Castellfollit de la Roca
Castellfollit de la Roca is a town of about 1,000 residents in the province of Girona, Catalonia. The Medieval old town, perched dramatically on a narrow basalt cliff ledge, is bordered by the confluence of the Fluvià and Toronell rivers. The town sits at the edge of the Parc Natural de la Zona Volcànica de la Garrotxa, a spectacularly beautiful and green area, great for hiking.
Tossa de Mar
Tossa de Mar is located on the Girona coast, about half way between the city of Barcelona and the French border. Only about 100 kilometers from Barcelona, the drive to Tossa de Mar takes less than two hours, making it a popular weekend escape.
Less than two hours drive from Barcelona, Montblanc is the capital of the Catalan comarca Conca de Barberà, in the province of Tarragona. The 14th century Gothic church of Santa Maria is pictured above. Montblanc is famous for its week-long Medieval festival (La Setmana Medieval) which takes place yearly in late April to early May. The nearby Monestir de Poblet dates back to 1150 and is a UNESCO World Heritage Site. Many kings and queens of Aragon are buried at the Poblet Monastery.

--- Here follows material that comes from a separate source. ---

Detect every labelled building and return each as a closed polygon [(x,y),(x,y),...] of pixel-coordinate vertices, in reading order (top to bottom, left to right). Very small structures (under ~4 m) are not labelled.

The medieval village of Santa Pau is situated beside the Baixa Garrotxa Volcanic Nature Reserve in the Girona region of Catalonia. It was the seat of the barony of Santa Pau and a striking 13th century castle marks the center of town. A 16th century Gothic church dedicated to Santa Maria also stands on the main square. Santa Pau was granted protected heritage and artistic status in 1971.
Horta de Sant Joan
Horta de Sant Joan is the birthplace of Manuel Pallares, friend and companion of Pablo Picasso who he met at the art school in Barcelona. After dropping out of the art school in Madrid, Picasso spent some time in Horta during his teens (1897–98) with Manuel. He is quoted as having said, “Everything I know I learned in Horta”. Picasso later returned to develop his Proto-Cubist style of painting in 1909. (See also: Picasso’s Barcelona)
Calella de Palafrugell
Calella de Palafrugell is a charming old fishing village set on several rocky coves. The unspoiled town has whitewashed fishermen’s houses, narrow streets and restaurants overlooking the sea. The beaches are Blue Flag certified for their clean water and safety. The stretch of coast between Calella de Palafrugell and Palamos is widely recognized as among the most beautiful in the entire Mediterranean.

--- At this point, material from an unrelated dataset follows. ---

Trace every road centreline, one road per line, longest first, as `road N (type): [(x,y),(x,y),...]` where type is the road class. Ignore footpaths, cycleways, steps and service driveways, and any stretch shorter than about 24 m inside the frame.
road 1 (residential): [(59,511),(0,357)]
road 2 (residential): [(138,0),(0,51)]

Besalú is a medieval village in La Garrotxa region. The town is most famous for its 12th-century Romanesque bridge over the Fluvià river, which has a towering gateway in the middle. A trip to Besalú is often combined with a visit to the beautiful nearby Lake of Banyoles, the largest natural lake in Catalonia.
Rupit is about 100km north east of Barcelona, in between the towns of Vic and Girona. The town is famous for its medieval atmosphere, with winding cobblestone streets. The church of Sant Joan de Fàbregues and its castle date back to the 10th century. Some of the most spectacular hiking routes in Catalonia are near the town. See also: Hike from Tavertet to Rupit.
Miravet is a small town on the bank of the river Ebro, famous for its medieval castle which is one of the best examples of the architecture of the Order of the Templars in Europe. Another Templar castle can be found further south in Peñíscola. In the potters’ quarter of Miravet, craftsmen continue to make traditional ceramics as they have done for centuries.